Questa settimana sono attesi i decreti attuativi del pacchetto “La Buona Scuola” con cui il governo intende “riscrivere le regole” del sistema formativo, come ha ribadito di recente il premier Matteo Renzi. Il progetto cerca di chiudere definitivamente l’annosa questione dei circa 123mila precari (obbligo imposto dall’Unione Europea), impiegando a questo scopo quasi tutti i fondi disponibili e lasciando ben poco ad altri obiettivi previsti nel piano, come la formazione degli insegnanti o l’innovazione tecnologica. 



La proposta tocca anche altri punti importanti, come la carriera dei docenti legata al merito ma, nel complesso, avrebbe potuto essere più coraggiosa. Non bisogna dimenticare infatti che dalla scuola dipende chi saranno gli adulti di domani e come porteranno avanti la vita del Paese.
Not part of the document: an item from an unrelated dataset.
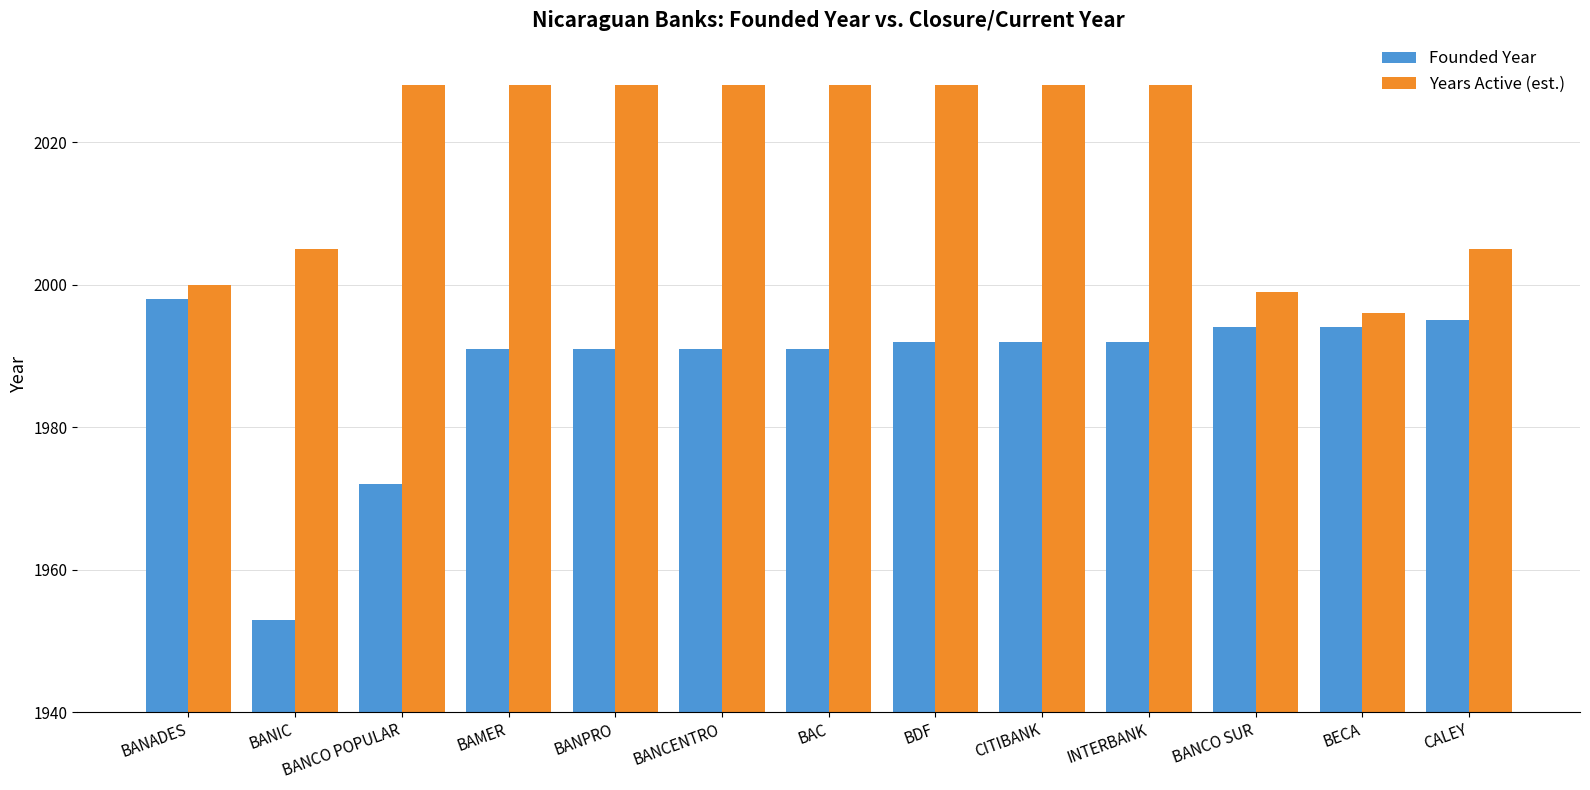

What position from the left is CITIBANK?

9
Studi internazionali certificano che una proposta formativa di qualità dipende da: un progetto chiaro, condiviso, controllato e modificato sugli esiti della verifica; insegnanti selezionati in base alle esigenze del progetto e non con criteri burocratici; dirigenti in grado di usare le risorse in modo flessibile e di acquisirne di nuove; famiglie e studenti che partecipano in modo attivo; un potere centrale che dialoga con le scuole fissando poche regole essenziali e controllando il raggiungimento degli obiettivi. 



Si tratta — alla radice — dei temi dell’autonomia, rimasti per lo più sulla carta a diciotto anni dalla legge 59 che sancì la trasformazione delle scuole in “istituzioni scolastiche dotate di autonomia gestionale e personalità giuridica”. Nemmeno il secondo principio essenziale all’evoluzione del sistema formativo, quello della parità scolastica, ha fatto passi avanti dalla legge 62 voluta ormai quindici anni fa dall’allora ministro dell’Istruzione Luigi Berlinguer, legge che, benché rimasta senza copertura finanziaria, ha equiparato scuole statali e paritarie in un unico sistema pubblico.



Anche in tema di parità, studi comparati sui sistemi scolastici, insieme all’evidenza dei cambiamenti sociali in atto, mostrano come continuare a far coincidere “scuola pubblica” con “scuola gestita dallo Stato” sia ormai anacronistico e deleterio per il bene del servizio pubblico. Sistemi di scuole autonome e paritarie, di diritto pubblico e privato, sono concepiti ormai in tutti i paesi avanzati per favorire una competizione virtuosa tra scuole in funzione della qualità e per costruire un sistema che valorizzi forza ideale, creatività ed energie presenti nel tessuto sociale, secondo il principio di sussidiarietà. E’ utile ricordare che in Italia le scuole paritarie sono promosse da ordini religiosi, ma anche da laici di diverse estrazioni culturali e che il finanziamento pubblico della scuola privata è previsto in quasi tutti i paesi dell’Unione europea garantendo l’accesso e l’iscrizione libera e gratuita per tutti gli studenti. 

E’ davvero arrivato il momento di dare una svolta. Non con grandi rivoluzioni, ma ad esempio a partire da una sperimentazione controllata, che preveda una autonomia piena, didattica, organizzativa e finanziaria delle scuole statali. E, per chi frequenta le paritarie, estendendo metodi di finanziamento già condivisi tra le diverse forze politiche, quali i voucher, i buoni scuola o altri contributi alle famiglie (attivi in diverse regioni tra cui Toscana, Emilia, Lombardia) e prevedendo la detraibilità fiscale delle rette pagate dalle famiglie. Questo permetterebbe senza traumi di continuare sul piano economico la strada intrapresa da Berlinguer su quello giuridico. E sarebbe un riconoscimento per i 2 miliardi e 680 milioni di euro che lo Stato risparmia grazie all’esistenza delle scuole paritarie con il loro milione di studenti. Nell’orizzonte delle riforme verso cui deve avviarsi il nostro Paese questo nuovo approccio alla scuola, prima o poi, dovrà essere intrapreso.